Operation Brace: How the Government Ordered Officials to Ignore Suspect Immigrant Applications
Operation Brace was the code name for a specific order to immigration officials to rush through 337,000 dodgy immigration applications without further checks, correspondence released by the Home Office has revealed.
Copies of notes written in 2003 between Sir Bill Jeffrey, who was the director-general of the Immigration and Nationality Directorate, and Beverley Hughes, then minister of state for citizenship and immigration, have now been posted onto the Home Office website in response to a Freedom of Information request.
The correspondence reveals that the backlog of immigration applications had reached such proportions that the government ordered officials just to process them even if the documentation was incomplete or suspicious.
The memos start with one dated March 2003. Sir Jeffrey wrote a note to Mrs Hughes saying that “We are still in a situation where some risks have to be taken, and staff should feel that if they are encouraged to take risks they will be supported when something does go wrong.”
The answer he received, three days later, reads as follows: “Beverley Hughes has seen and noted your submission of 7 March . . . Beverley feels the basic point is that while staff have to take some risks, this was a decision that flew in the face of common sense.”
The e-mail was copied to David Blunkett, then home secretary, and Sir John Gieve.
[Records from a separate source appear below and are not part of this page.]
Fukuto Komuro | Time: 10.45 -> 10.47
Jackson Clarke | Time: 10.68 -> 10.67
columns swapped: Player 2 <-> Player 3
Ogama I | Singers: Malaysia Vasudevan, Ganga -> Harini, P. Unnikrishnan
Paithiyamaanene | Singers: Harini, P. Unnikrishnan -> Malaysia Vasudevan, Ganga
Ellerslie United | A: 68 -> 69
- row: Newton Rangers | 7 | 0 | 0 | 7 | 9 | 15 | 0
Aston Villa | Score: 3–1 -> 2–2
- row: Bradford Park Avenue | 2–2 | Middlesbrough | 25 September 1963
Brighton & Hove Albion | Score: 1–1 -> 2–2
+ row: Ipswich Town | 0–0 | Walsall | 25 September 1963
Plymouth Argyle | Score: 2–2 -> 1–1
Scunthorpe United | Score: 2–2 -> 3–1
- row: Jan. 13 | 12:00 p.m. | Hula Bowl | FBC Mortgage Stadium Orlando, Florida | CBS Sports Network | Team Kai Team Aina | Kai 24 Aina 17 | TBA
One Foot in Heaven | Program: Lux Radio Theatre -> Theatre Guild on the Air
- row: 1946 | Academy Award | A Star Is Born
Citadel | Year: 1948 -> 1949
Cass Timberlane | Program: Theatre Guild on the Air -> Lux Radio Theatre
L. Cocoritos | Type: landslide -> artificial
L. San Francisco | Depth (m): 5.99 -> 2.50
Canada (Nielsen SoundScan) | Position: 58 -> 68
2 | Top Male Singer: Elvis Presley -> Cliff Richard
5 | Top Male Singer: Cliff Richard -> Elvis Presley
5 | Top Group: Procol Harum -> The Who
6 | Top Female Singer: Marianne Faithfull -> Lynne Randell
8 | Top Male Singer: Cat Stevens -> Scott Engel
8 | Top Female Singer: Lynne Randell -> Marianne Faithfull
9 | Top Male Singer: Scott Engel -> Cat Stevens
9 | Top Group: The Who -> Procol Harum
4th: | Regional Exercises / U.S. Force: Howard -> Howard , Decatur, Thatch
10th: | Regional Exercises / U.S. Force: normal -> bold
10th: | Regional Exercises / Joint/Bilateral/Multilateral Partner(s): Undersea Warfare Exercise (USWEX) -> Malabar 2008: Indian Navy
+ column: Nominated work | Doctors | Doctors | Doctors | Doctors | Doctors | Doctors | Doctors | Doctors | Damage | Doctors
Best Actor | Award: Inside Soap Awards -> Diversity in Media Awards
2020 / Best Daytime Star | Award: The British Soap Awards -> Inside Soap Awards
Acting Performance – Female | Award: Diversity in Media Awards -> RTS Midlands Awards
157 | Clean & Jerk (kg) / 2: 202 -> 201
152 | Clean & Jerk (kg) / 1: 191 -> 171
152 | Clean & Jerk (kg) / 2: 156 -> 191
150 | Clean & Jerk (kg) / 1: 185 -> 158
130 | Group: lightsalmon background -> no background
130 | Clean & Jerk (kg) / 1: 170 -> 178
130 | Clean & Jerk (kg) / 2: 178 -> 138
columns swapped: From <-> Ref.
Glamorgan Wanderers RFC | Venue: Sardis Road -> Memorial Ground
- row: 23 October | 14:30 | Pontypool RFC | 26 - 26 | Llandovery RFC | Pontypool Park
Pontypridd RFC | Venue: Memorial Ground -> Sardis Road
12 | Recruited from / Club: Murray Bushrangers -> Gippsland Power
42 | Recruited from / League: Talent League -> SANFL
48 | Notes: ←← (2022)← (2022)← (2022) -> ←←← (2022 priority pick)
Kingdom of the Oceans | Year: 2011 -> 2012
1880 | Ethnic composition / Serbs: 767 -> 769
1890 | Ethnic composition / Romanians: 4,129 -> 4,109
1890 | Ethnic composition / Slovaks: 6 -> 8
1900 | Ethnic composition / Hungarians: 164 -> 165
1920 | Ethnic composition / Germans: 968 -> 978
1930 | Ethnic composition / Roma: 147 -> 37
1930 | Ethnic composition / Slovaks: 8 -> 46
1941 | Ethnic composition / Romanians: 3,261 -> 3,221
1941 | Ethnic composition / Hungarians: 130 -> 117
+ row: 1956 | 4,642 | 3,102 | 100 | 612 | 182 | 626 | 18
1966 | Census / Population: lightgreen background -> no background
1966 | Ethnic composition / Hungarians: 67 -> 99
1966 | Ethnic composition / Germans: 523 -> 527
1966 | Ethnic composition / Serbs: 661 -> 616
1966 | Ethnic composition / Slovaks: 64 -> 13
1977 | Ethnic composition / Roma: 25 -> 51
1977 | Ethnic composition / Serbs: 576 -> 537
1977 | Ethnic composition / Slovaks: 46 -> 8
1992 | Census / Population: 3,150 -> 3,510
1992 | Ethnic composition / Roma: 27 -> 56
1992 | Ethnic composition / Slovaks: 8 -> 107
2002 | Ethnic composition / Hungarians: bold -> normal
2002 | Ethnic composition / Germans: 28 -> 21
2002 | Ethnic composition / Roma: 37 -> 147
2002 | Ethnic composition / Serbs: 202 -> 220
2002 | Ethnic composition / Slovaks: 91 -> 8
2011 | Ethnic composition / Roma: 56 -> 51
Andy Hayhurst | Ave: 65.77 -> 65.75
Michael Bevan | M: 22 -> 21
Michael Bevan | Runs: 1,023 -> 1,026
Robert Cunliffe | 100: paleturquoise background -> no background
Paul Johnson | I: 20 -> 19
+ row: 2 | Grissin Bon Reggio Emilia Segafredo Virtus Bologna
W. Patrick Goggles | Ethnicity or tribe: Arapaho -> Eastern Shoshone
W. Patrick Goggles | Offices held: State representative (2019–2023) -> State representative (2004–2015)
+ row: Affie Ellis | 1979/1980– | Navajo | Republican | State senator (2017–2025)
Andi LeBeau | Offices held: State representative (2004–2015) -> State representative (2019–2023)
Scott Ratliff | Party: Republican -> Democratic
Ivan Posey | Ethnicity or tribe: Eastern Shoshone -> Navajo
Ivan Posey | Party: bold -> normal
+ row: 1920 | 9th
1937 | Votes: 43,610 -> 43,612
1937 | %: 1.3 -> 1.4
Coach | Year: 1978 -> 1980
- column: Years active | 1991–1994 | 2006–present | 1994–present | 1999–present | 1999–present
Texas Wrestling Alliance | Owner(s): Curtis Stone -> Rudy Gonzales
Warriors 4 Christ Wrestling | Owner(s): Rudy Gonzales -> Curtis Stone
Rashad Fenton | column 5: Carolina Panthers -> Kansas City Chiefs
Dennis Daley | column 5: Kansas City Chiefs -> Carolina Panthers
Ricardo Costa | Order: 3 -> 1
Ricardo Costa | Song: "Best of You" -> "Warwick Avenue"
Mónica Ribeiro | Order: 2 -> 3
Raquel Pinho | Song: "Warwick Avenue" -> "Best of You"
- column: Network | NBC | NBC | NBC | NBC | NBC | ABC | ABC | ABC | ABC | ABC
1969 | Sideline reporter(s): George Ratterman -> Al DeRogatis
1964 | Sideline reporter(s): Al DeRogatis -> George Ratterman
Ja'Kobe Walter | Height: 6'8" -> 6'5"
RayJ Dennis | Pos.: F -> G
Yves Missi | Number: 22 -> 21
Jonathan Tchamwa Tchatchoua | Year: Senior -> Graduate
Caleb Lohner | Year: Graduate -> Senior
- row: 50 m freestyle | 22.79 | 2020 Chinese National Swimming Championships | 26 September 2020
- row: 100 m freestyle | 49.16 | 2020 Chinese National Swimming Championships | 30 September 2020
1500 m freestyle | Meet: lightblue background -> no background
The words “to be withheld” were later handwritten across the top in what was clearly an attempt to keep the document from becoming public. It is not known whose handwriting it is.
A few days later, Sir Jeffrey replied to Mrs Hughes in another note which specified exactly what the “risk-taking” policy was.
The “Brace” policy entailed, Sir Jeffrey wrote, fast tracking all 337,000 outstanding immigration applications, “with little or no regard as to whether they were merited.”
“The policy means that officials have to make quick decisions based on the paperwork in an applicant’s file, regardless of whether it was complete. No further follow-up checks were to be made.”
He added that staff were given guidance that “Brace is about pragmatic (i.e. not pursing every angle that could conceivably justify refusal) grants rather than pragmatic refusals.”
In simple English, this means that it is official policy to accept all applications rather than go through the effort of refusing them.
Such refusal would invariably result in hundreds of thousands of appeals, which would clog up the system even further.
The practical effect of this policy was revealed in public in 2001 when more than 20 Taliban guerrillas, who had fled from Afghanistan after their defeat by American and British forces, were granted permission to stay in Britain.
The British National Party has the answer to the immigration “backlog” and the huge number of immigration applications.
The simple solution is to declare Britain full-up and a non-immigration country, just like China, India, Saudi Arabia and Pakistan have done.